§ **Aufgabenstellung**: Setze den Text über Pynchon im Zeitalter von Twitter und Blogs nach seinem letzten Satz fort.

§ **Textabschnitt**:
____________
Es ist, als ob die Realität mit Pynchon nun endlich Schritt halten, sie ihn gar überholen könnte. Pynchons Brain-Candy-Texte schmelzen nun in Zeitlupe auf der Großhirnrinde dahin, wir Leser sind heute Schnelleres gewohnt. Pynchon, der vor 30 Jahren noch als gefährlich irrer Textakrobat seine Zeitgenossen in Atem gehalten hat, wirkt heute wie ein onkelhafter Normalo. So wie er denkt und handelt heute jeder: In Sprüngen, Breaks und Saccaden des mentalen Fokuspunkts. Sein Schicksal ähnelt darin dem eines anderen Autors, den die Zeit auf perfide Weise eingeholt hat, indem sie seine Visionen voll validierte: dem Cyberspace-Erfinder William Gibson.
Buch vs. Gesamttext
Kann es ein Einzelautor, auch ein Gigant wie Pynchon, überhaupt noch mit einem Schwarm kongenialer Twitterfreaks und Blogger aufnehmen? Ein halbwegs guter Abend im Stream funktioniert genau so wie "Bleeding Edge": Schnelle harte Sprüche von Co-Nerds, Links in die abgefahreneren Gegenden des Webs, Ideen, Gags, Artikel, todernste Hintergründe, alles innerhalb weniger Sekunden überlagert und aktualisiert, ein nachglühender Palimpsest im neuronalen Netz. Kann der als Roman formatierte Elektrotext im Kindle-Fenster noch mit dem aufmerksamkeitsheischenden Toben in Browsern und Messengern ringsrum mithalten?
____________
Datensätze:
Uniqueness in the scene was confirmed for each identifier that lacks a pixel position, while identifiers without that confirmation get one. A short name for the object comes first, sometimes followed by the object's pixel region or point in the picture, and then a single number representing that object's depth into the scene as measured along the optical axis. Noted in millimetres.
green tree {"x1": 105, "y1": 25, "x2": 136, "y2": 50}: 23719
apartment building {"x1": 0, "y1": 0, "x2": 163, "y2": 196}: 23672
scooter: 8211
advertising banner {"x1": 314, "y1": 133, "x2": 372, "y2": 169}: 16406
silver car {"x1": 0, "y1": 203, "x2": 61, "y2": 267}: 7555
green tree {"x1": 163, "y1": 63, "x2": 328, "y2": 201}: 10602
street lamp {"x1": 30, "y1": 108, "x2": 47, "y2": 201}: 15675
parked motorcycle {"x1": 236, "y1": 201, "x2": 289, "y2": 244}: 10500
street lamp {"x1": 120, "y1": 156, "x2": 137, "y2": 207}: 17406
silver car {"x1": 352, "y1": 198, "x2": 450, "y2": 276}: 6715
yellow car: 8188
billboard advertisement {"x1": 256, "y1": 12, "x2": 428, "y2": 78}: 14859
____________
§ **Antwortbereich**:
"There's a party in my mind... And it never stops", sangen einst die Talking Heads. Wegen seines Kopierschutzes kann auch der Pynchon-Text nur über Umwege mit der großen Brain Party im Netz in Resonanz gehen. Die Binnenkomplexität des hochverdichteten Texts steht gegen die im Netz nun endlich greifbare monströse Selbst-Erzählung.
Dekompression im Rezipienten
Pynchon nimmt in "Bleeding Edge" diese Herausforderung an. Der Roman ist ein ZIP-File, das sich im Gehirn des Lesers auf tausendfache Größe dekomprimiert. Maxine ist eine wunderbare Heldin, die schnellen und trockenen Dialoge mit ihren Freunden und Feinden könnten direkt aus dem Stream sein, Pynchon trifft den Tonfall im Netz genau, hat Techsprech recht gut recherchiert. Zumindest im ersten Drittel hält Pynchon das Tempo, dann, nach Schilderung des 11. Septembers, bricht die Spannung häufig weg, die Handlung zerfällt, als ob der Autor auf die eigene Erzählung keine Lust gehabt hätte. Der Text spiegelt damit aber auch die Ratlosigkeit der Ära. Wenn das Buch eine Botschaft haben sollte, dann eine erzkonservative: Matrilineare Bindungen sind dicker als Wasser und stabiler als alle anderen Links.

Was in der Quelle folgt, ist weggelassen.